Die Aufgaben:
a) Nenne alle Rahmen, die guru39 im Auszug unten in seiner Liste aufführt.
b) Schreibe aus dem Auszug unten wörtlich ab, was bei den Worten „# Es war einmal..." beginnt und nach den Worten „2008-09. Glaub ich..." endet.

# Es war einmal... (Welche Nicolai-Rahmen ich schon mein eigen nannte)



## kroiterfee (9. August 2011)

Mein erstes Nicolai: ein BMXTB von 2007. Besaß ich mal von 2008-09. Glaub ich... 





Ich hätte es gerne wieder.


----------



## WODAN (9. August 2011)

Oje, was hast Du da angefangen? 

1999: Trombone 2000 Nr.1
2000: Lambda Nr.1
2001: Lambda Nr.2

.... und dann kam die Sucht


----------



## MTB-News.de




----------



## kroiterfee (9. August 2011)

bilderbilderbilder!


----------



## WODAN (9. August 2011)

kroiterfee schrieb:


> bilderbilderbilder!



Oje, da kommt Einiges zusammen  
Wollte sowieso mal demnächst alle Bilder auf meine HP stellen.

Hatte mir letztes Jahr wieder ein Trombone 2000 geholt, ist zwar nicht genau mein Rahmen von damals, aber besser als Nichts


----------



## KHUJAND (9. August 2011)

kroiterfee schrieb:


> bilderbilderbilder!



1999 gabs noch keine Digi Cams.


----------



## WODAN (9. August 2011)

KHUJAND schrieb:


> 1999 gabs noch keine Digi Cams.



Aber später hat Jemand einen Scanner erfunden


----------



## c_w (9. August 2011)

KHUJAND schrieb:


> 1999 gabs noch keine Digi Cams.


Aehem... die Digitalkamera wurde 1963 erfunden ^^
Bezahlbare Kameras fuer den Endverbraucher kamen so etwa 1994 auf den Markt... 1999, da war dann schon fast die digitale Spiegelreflex dran...


----------



## KHUJAND (9. August 2011)

KHUJAND schrieb:


> 1999 gabs noch keine Digi Cam



bei mir...


----------



## guru39 (9. August 2011)

ihr kommt mal wieder von Arschbacken auf Kuchenbacken


----------



## kroiterfee (9. August 2011)

ich mag die ganzen gechillten typen hier im n-subforum.


----------



## guru39 (9. August 2011)

isch a


----------



## MTB-News.de




----------



## Jettj (9. August 2011)

Aber Hallo


----------



## Pum4d4ce (9. August 2011)

2011 : Helius AFR

ist aber bestimmt nicht der letzte Nicolai Rahmen


----------



## guru39 (9. August 2011)

Pum4d4ce schrieb:


> ist aber bestimmt nicht der letzte Nicolai Rahmen



Bei mir bestimmt auch nicht  Wenn ich ma ne Gehhilfe brauch macht das der Kalle und seine Mannen 

1.) Helius ST 2003





2.) Helius ST 2006





3.)

Morewood Mbuzi. Zälht nicht dar isch da fremdging 





4.) ION ST. Leider konnte ich diesen Rahmen nie fahren, isch war jung und brauchte das Geld 





5.)

Helius AM, sehr geile Karre 





6.) Helius AFR. Verdammt spazZiger Hobel 





7.) Helius AM Nr.2 :Wixx: 





(5.) und zu guter letzt ein ION 20, das beste Baik das isch je gehabt habe 



)

Das wird nicht verkauft)

Vorliegende Einträge:
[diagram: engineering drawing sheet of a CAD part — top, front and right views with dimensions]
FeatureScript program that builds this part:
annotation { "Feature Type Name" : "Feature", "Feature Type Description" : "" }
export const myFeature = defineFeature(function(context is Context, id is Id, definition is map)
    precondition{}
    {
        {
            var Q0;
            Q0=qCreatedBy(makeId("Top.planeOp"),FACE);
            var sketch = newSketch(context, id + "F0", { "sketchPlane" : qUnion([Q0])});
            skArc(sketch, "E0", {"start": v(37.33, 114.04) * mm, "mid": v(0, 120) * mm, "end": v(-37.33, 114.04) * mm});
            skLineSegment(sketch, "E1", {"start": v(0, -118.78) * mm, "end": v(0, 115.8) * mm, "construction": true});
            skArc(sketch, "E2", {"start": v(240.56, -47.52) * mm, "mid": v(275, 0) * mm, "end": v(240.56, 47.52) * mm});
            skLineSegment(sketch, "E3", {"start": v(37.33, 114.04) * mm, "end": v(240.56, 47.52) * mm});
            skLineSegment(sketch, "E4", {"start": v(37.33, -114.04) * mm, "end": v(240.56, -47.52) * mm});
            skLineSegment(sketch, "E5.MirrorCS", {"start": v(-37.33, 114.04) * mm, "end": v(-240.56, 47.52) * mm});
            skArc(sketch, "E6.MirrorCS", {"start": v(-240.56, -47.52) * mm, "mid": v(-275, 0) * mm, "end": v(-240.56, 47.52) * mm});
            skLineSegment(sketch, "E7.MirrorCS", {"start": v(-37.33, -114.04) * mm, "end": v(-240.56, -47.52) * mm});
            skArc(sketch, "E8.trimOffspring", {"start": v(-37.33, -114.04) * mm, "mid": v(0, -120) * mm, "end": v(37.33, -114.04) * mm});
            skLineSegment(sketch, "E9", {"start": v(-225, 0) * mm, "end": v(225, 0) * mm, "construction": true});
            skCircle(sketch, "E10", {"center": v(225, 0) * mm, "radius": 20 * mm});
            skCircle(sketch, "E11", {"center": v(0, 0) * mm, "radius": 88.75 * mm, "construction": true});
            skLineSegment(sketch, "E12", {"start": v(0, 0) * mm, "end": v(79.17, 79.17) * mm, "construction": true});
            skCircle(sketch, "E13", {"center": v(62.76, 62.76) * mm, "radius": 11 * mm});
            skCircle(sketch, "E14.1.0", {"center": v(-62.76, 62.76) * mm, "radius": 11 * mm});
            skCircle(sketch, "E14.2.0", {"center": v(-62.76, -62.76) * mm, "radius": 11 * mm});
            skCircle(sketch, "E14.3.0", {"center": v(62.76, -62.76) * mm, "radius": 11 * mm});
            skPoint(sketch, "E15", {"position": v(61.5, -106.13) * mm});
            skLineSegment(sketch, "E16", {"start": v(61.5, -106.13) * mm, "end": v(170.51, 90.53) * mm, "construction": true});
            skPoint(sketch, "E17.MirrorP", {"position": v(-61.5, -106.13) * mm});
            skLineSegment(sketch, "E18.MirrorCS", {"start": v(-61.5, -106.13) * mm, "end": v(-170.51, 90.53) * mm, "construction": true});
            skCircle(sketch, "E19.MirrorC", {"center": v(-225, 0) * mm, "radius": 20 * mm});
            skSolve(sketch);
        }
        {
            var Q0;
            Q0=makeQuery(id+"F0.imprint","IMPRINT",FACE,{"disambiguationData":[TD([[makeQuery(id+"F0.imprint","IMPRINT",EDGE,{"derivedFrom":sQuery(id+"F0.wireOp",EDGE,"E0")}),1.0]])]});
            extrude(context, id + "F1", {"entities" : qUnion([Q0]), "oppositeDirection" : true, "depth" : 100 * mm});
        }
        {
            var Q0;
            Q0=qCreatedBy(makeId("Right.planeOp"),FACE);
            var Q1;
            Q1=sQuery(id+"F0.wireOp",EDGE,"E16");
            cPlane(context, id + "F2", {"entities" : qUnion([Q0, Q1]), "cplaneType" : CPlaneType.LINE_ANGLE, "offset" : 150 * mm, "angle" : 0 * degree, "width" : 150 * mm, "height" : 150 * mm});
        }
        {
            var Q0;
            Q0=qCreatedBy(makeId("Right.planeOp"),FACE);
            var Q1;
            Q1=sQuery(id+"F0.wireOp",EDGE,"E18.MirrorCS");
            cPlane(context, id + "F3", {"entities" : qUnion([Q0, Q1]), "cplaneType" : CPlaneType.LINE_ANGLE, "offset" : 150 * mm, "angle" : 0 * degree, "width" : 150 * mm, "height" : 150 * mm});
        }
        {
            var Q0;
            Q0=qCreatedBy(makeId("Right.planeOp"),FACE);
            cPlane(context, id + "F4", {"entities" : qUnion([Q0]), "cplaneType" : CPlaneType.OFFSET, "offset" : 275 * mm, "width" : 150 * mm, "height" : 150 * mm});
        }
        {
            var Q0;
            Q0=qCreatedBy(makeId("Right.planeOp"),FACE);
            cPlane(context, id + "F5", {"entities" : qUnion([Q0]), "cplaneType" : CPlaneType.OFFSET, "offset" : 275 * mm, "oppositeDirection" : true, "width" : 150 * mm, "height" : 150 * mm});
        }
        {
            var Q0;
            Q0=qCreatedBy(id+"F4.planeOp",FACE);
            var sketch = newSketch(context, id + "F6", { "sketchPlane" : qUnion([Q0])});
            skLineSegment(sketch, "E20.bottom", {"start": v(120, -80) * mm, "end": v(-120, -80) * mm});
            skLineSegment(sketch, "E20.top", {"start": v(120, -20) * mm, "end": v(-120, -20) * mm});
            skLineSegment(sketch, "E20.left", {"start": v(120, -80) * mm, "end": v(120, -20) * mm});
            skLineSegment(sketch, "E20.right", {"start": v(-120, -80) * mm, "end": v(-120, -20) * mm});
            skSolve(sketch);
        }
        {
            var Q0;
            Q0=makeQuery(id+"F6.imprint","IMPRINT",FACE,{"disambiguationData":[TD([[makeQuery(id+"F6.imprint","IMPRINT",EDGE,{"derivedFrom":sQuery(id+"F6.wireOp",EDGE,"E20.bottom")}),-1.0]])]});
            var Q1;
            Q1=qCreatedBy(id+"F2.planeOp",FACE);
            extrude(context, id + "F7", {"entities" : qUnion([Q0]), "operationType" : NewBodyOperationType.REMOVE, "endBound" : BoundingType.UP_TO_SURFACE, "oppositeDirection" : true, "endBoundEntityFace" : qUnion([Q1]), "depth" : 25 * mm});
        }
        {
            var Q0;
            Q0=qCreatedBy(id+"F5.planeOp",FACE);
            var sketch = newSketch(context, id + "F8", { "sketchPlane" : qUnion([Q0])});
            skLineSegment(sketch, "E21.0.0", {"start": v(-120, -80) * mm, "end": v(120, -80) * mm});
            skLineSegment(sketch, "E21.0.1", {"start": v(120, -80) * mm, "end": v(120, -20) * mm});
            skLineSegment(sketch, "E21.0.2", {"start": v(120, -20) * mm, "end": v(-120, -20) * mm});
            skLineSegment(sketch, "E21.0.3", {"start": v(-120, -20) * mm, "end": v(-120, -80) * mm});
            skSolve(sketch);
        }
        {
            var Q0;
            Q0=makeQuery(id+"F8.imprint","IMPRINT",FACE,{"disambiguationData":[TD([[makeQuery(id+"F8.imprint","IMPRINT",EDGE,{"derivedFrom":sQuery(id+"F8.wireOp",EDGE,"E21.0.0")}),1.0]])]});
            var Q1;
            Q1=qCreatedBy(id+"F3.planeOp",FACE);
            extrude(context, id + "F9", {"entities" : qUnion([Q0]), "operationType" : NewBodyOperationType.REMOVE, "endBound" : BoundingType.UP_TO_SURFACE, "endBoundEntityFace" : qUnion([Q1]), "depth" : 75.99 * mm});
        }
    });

* * *

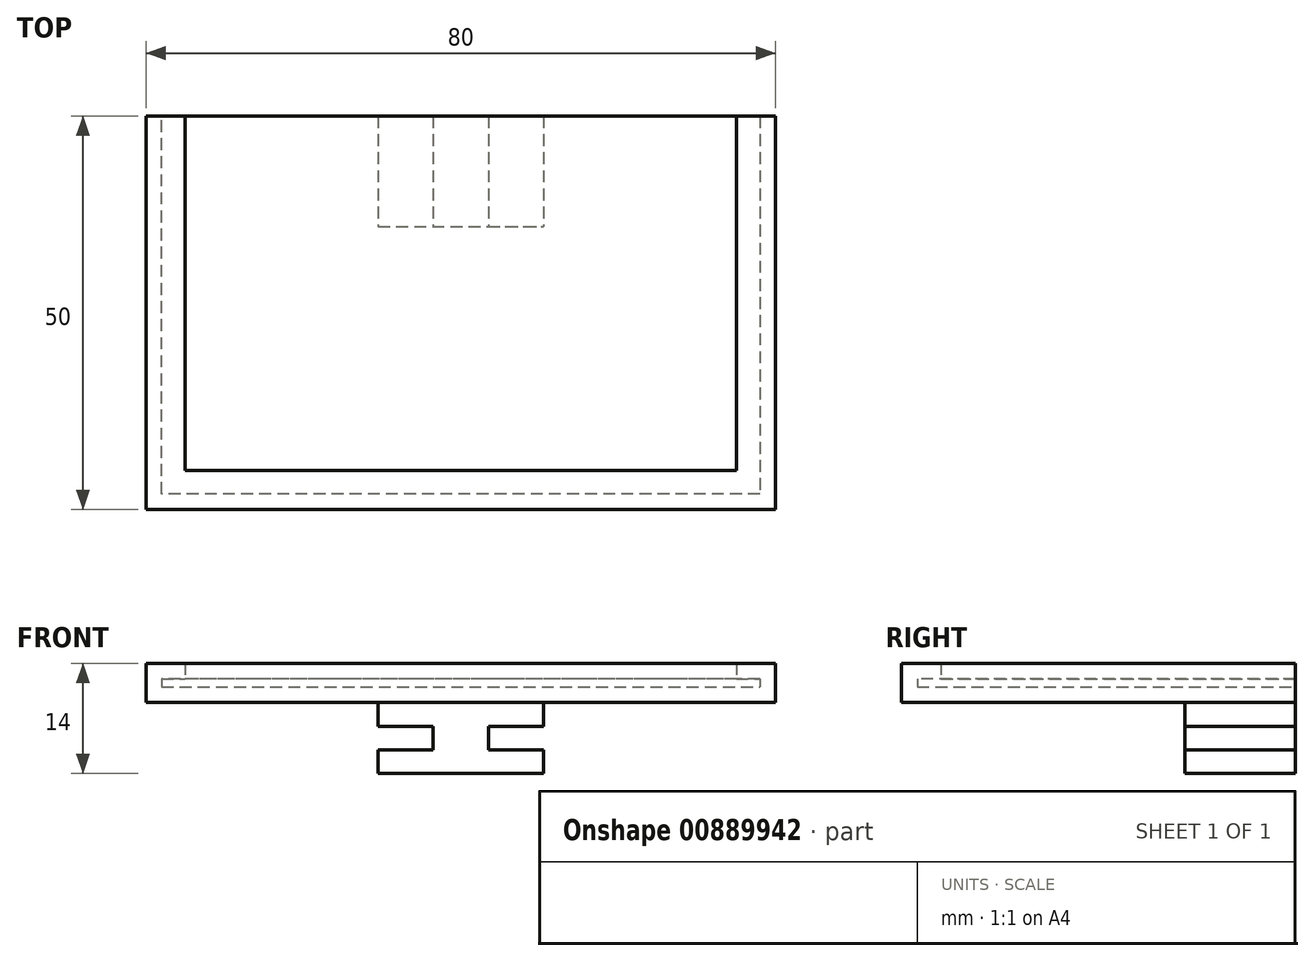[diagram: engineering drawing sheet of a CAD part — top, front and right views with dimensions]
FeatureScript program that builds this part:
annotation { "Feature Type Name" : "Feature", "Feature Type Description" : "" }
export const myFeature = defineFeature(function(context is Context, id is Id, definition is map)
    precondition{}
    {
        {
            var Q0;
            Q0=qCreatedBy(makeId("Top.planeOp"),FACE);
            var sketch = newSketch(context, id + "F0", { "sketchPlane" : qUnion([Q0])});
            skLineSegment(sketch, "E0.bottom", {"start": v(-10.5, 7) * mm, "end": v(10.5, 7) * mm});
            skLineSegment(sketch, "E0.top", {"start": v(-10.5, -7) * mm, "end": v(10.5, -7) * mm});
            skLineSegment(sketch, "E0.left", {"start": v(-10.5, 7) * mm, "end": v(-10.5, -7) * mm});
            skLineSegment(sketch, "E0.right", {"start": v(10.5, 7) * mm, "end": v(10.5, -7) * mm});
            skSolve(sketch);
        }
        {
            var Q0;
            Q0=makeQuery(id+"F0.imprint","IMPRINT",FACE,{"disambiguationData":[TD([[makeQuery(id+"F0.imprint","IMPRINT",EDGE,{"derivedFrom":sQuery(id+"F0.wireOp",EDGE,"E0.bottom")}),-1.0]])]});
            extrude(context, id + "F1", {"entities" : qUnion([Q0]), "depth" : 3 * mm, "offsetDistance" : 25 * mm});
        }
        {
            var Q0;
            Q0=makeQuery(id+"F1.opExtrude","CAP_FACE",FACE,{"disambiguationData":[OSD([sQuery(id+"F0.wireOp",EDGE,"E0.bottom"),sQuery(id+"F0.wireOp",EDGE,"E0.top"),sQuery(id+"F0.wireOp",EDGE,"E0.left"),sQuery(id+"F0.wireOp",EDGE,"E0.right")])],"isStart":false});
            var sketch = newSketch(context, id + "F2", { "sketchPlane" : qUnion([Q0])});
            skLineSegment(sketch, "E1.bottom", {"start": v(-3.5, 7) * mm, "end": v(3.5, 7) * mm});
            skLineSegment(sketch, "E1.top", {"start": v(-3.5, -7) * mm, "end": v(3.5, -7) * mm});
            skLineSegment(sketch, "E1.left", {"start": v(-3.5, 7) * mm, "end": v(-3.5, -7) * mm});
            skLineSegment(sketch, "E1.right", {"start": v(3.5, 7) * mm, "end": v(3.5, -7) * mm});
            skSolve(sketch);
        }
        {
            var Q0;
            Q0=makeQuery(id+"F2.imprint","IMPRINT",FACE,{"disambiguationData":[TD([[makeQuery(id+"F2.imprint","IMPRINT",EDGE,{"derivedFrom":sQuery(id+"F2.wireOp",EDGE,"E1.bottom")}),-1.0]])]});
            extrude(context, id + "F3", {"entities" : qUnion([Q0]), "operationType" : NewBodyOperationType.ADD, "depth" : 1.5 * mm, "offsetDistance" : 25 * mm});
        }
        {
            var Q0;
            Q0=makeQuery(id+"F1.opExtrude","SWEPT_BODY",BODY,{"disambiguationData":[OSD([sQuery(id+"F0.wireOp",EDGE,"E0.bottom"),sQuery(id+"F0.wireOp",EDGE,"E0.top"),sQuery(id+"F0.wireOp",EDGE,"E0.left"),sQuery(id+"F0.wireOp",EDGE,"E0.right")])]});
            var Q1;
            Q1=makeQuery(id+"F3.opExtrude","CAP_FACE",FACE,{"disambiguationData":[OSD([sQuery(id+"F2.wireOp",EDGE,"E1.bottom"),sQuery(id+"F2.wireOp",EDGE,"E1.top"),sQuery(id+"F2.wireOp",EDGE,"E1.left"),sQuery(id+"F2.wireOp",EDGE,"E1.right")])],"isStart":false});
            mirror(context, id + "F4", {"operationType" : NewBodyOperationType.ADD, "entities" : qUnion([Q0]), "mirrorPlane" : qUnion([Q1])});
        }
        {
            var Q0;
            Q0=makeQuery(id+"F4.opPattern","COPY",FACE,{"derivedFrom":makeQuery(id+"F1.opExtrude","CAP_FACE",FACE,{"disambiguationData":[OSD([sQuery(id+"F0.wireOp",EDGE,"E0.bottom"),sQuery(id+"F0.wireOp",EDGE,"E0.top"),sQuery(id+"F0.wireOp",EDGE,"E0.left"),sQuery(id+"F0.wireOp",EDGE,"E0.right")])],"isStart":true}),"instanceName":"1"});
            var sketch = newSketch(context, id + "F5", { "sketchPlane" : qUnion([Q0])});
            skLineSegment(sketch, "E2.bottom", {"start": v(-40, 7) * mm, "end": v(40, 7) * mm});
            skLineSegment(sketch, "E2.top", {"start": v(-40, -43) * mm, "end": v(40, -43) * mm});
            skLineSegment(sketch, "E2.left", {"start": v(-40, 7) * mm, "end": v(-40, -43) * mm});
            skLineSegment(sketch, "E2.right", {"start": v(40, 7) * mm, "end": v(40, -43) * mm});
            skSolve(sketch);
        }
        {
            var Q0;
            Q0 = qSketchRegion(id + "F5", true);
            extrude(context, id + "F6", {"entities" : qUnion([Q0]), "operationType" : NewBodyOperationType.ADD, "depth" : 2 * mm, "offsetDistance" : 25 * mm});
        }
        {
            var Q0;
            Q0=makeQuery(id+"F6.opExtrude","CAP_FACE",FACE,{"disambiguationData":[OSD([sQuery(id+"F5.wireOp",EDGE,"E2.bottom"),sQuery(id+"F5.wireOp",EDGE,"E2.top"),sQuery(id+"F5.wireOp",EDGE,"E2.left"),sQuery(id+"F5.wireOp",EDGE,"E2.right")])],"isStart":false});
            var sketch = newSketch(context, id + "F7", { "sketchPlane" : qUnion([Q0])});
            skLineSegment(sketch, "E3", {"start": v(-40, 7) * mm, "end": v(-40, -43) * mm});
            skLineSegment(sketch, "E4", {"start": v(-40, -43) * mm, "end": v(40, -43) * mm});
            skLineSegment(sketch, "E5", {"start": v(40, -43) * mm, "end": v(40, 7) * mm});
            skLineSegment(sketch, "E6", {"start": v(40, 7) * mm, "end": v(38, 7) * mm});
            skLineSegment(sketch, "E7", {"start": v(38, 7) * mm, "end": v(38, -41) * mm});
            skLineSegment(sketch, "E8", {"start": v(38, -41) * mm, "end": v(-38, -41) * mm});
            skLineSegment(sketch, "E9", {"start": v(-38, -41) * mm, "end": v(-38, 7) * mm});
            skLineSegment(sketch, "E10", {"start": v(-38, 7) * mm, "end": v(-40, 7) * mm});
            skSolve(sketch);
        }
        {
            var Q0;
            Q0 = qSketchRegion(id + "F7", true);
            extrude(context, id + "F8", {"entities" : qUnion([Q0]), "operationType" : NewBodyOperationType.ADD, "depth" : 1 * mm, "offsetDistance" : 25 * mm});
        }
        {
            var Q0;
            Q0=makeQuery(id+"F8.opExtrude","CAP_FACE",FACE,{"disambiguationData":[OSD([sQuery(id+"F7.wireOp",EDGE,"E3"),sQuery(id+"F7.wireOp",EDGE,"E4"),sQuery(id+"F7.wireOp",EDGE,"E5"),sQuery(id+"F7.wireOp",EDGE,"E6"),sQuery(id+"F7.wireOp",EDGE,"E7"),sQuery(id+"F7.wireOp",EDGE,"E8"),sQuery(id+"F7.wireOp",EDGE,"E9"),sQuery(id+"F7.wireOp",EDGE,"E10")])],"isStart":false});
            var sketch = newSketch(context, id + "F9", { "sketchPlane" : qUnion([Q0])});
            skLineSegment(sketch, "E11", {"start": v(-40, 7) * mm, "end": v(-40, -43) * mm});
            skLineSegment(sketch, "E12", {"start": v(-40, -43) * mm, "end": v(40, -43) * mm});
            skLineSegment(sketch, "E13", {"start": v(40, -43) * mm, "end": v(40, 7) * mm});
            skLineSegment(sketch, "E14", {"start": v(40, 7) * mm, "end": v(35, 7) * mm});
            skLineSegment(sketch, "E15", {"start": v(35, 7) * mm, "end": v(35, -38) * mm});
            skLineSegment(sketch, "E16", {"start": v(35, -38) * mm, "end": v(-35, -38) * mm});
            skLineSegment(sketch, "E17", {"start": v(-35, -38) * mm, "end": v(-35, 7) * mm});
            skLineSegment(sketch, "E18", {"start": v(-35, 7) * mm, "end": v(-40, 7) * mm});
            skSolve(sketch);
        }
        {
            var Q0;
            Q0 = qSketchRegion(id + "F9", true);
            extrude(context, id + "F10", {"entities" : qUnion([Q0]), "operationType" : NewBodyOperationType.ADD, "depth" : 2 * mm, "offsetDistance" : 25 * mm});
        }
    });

...

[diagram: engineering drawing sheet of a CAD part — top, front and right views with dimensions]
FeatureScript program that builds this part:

Ergebnisse je Aufgabe:
a)
- Helius ST 2003
- Helius ST 2006
- Morewood Mbuzi
- ION ST
- Helius AM
- Helius AFR
- Helius AM Nr.2
- ION 20

b)
# Es war einmal... (Welche Nicolai-Rahmen ich schon mein eigen nannte)



## kroiterfee (9. August 2011)

Mein erstes Nicolai: ein BMXTB von 2007. Besaß ich mal von 2008-09. Glaub ich...